*Rangel Alves da Costa
Os mais velhos me diziam... Oh quanta coisa maravilhosa os mais velhos me diziam...
E quanta coisa eu ainda quero ouvir antes que me torne apenas um velho esperando que alguém chegue para ouvir minhas memórias distantes.
Eu sempre gostei das palavras antigas, das vozes envelhecidas, dos dizeres de baús e relembranças carcomidas de tempo.
Memórias cheias de teias de aranha, proseados desgastados de estrada, assuntos empoeirados e ditos enferrujados.
Olhares que me miram como se o cansaço das vistas pouco reconhecessem o que sou e o que faço ali.
E descobri que quase nada sou, mas tudo passo a ser quando uma pergunta desponta: Você é filho de Alcino?
Quando respondo que sou, então tudo muda.
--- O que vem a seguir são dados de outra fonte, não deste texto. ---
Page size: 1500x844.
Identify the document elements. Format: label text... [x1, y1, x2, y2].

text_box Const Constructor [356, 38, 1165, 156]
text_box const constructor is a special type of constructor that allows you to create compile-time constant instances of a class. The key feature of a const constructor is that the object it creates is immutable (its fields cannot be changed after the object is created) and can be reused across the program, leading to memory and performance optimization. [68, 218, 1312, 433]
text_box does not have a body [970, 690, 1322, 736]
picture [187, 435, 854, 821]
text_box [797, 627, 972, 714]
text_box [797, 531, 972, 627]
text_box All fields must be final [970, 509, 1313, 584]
Então a colcha de retalhos é aberta e os pedaços costurados surgem em cores maravilhosas.
E então os causos e causos retomam seu lugar no mundo para dizer do passado, de um tempo muito diferente daquele vivenciado.
“Já fui vaqueiro, mas de um tempo de cavalo tangendo boiada, e de passar três dias no meio do mato caçando uma rês teimosa...”.
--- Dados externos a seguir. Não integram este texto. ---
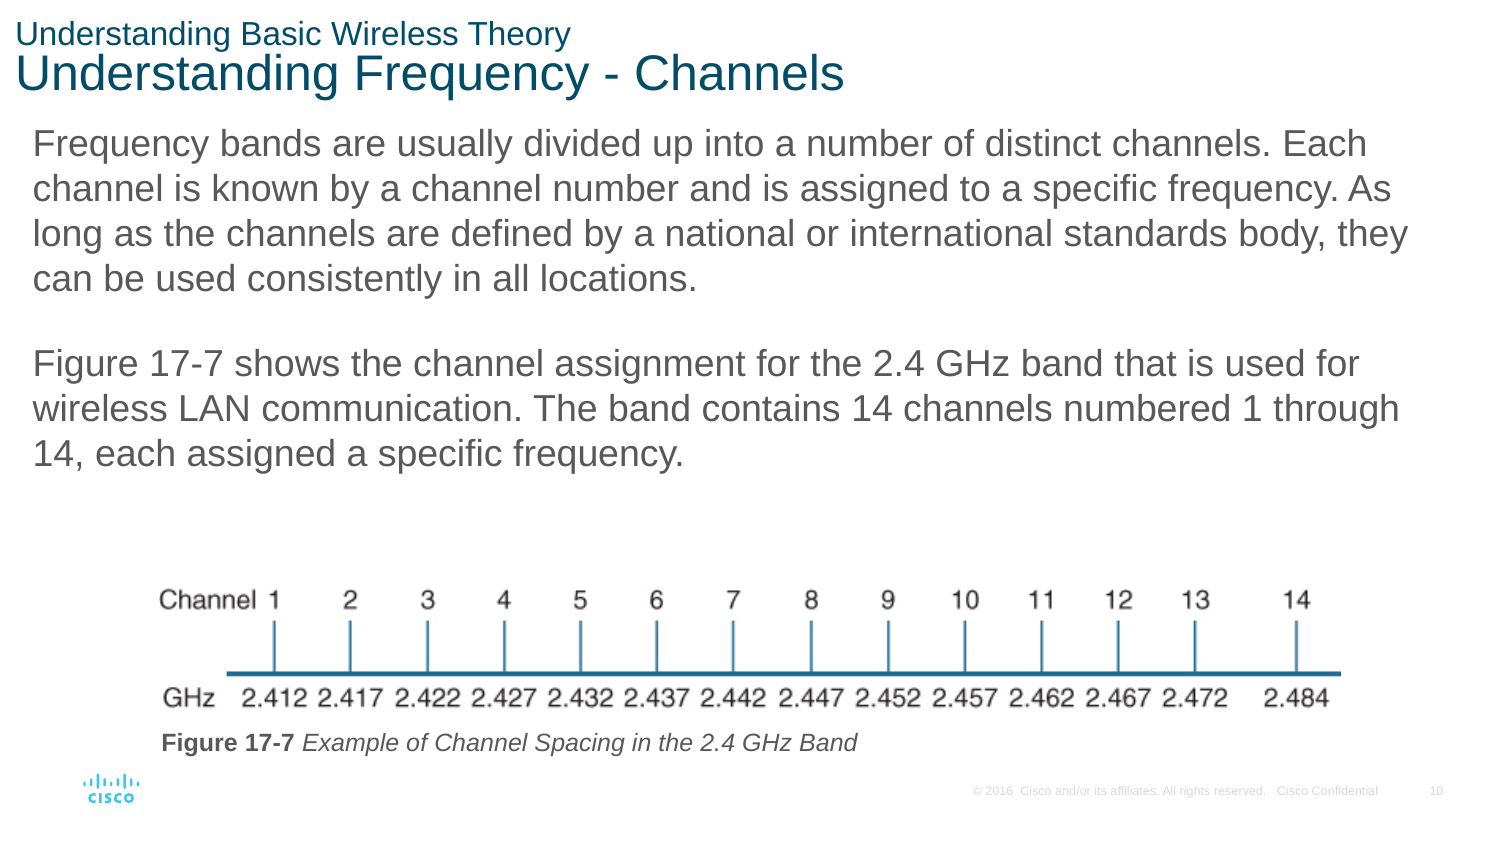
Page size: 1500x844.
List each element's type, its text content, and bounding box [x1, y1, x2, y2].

text_box Figure 17-7 Example of Channel Spacing in the 2.4 GHz Band [146, 719, 875, 764]
text_box Frequency bands are usually divided up into a number of distinct channels. Each channel is known by a channel number and is assigned to a specific frequency. As long as the channels are defined by a national or international standards body, they can be used consistently in all locations. Figure 17-7 shows the channel assignment for the 2.4 GHz band that is used for wireless LAN communication. The band contains 14 channels numbered 1 through 14, each assigned a specific frequency. [17, 111, 1435, 482]
picture [158, 586, 1342, 714]
title Understanding Basic Wireless Theory Understanding Frequency - Channels [0, 0, 1369, 121]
“Já comi olho de macambira e bebi da água juntada em folha grande no meio do mato...”.
“Já fui perguntado por volante se eu ajudava cangaceiro, e então eu tinha que mentir. Dizia que não ajudava, quando ajudava sim...”.
“Já avistei cobra já de bote pronto na beira da estrada, então me lembrei de uma reza forte que minha avó me ensinou e fiz a bicha ficar parada lá feito pedra...”.
“Cavei cacimba e dividi com o bicho a mesma caneca. Sede não se mata com água de cacimba, mas a gente vai enganando a morte pela precisão de beber...”.
“Dizem que café quente com chuvisco num dá certo não, pois estupora. Mas dá certo sim, bastando se benzer depois de abrir a porta pra sair...”.
“É verdade essa história de que caipora castiga quem entra no mato sem levar pedaço de fumo. Eu nunca fui castigado não, pois com essas coisas eu nunca brinquei e em toda caçada que fazia eu levava o desejo da mata. Mas conheço gente que não só tomou relepada sem saber de quem apanhava como ficou sem saber tomar o caminho de casa...”.
“No meio do mato ninguém nunca tá sozinho não. Sempre tem um olho desconhecido vigiando cada passo que dá...”.
“Certa vez, dei uma relepada num lobisomem e no outro avistei a mesma relepada no ombro de Totoinho Torquato. O lobisomem era ele...”.
E assim vou ouvindo histórias, causos e proseados, e assim vou enchendo meu embornal desses frutos cultivados nos doces campos do tempo.